Word Embeddings

Why is using one-hot encoding an inefficient towards vectorizing a corpus of words? How are word embeddings different?

Word embeddings gives a structure that holds relationships between words. They have locations in space, which can be subtracted. A standard example would be that you could subtract Man from King and then add Woman to get the word queen. One hot encoding is bulky as it requires a dummy variable for every word.

Compile and train the model from the tensorflow exercise. Plot the training and validation loss as well as accuracy. Post your plots and describe them

Accuracy Loss

Both the accuracy and loss plots make it clear that five epochs was the best fit for this model. While training loss and accuracy continued to improve after five epochs, the testing loss and accuracy began to fall.
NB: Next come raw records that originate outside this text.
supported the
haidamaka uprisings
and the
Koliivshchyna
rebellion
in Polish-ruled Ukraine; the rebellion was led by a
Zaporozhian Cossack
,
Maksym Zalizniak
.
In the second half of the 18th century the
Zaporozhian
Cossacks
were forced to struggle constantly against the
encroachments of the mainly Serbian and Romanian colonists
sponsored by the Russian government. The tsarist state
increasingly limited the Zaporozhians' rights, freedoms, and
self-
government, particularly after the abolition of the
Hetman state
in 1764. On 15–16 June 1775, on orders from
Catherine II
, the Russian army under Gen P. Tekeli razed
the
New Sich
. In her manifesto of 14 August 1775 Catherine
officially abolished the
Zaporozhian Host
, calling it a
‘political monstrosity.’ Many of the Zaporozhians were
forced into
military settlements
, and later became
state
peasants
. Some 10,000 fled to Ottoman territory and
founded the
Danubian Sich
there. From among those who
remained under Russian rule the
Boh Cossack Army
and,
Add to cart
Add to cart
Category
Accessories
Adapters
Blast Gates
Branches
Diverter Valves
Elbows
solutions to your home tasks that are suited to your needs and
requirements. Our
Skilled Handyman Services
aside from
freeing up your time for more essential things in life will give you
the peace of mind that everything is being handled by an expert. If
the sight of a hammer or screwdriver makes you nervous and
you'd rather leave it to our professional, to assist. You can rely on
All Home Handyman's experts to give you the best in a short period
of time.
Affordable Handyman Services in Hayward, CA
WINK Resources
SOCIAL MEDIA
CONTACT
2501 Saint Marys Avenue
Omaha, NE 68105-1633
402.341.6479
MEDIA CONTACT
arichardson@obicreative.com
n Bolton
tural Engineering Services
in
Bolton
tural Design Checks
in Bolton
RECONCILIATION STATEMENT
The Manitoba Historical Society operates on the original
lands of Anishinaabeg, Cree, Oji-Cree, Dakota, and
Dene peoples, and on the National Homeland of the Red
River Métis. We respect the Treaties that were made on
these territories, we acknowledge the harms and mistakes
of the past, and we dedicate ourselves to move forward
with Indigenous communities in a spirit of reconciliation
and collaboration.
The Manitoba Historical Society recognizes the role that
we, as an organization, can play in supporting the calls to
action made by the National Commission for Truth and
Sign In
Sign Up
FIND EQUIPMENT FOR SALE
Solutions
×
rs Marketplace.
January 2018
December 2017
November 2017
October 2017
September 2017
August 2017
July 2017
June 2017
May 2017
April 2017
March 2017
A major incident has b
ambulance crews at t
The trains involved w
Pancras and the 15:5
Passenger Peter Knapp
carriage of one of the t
Compile and train the model from the tensorflow exercise. Plot the training and validation loss as well as accuracy. Post your plots and describe them

Accuracy Loss

This model was best after 2-3 epochs. It is a good model that consistently had above 85% accuracy. For classification on text this is an impressive result.

Again compile and train the model from the tensorflow exercise. Plot the training and validation loss as well as accuracy. Stack two or more LSTM layers in your model. Post your plots and describe them.

Accuracy Loss

These plots show that adding the LSTM layers didn’t have a drastic affect on performance. The loss and accuracy scores between the models were nearly identical.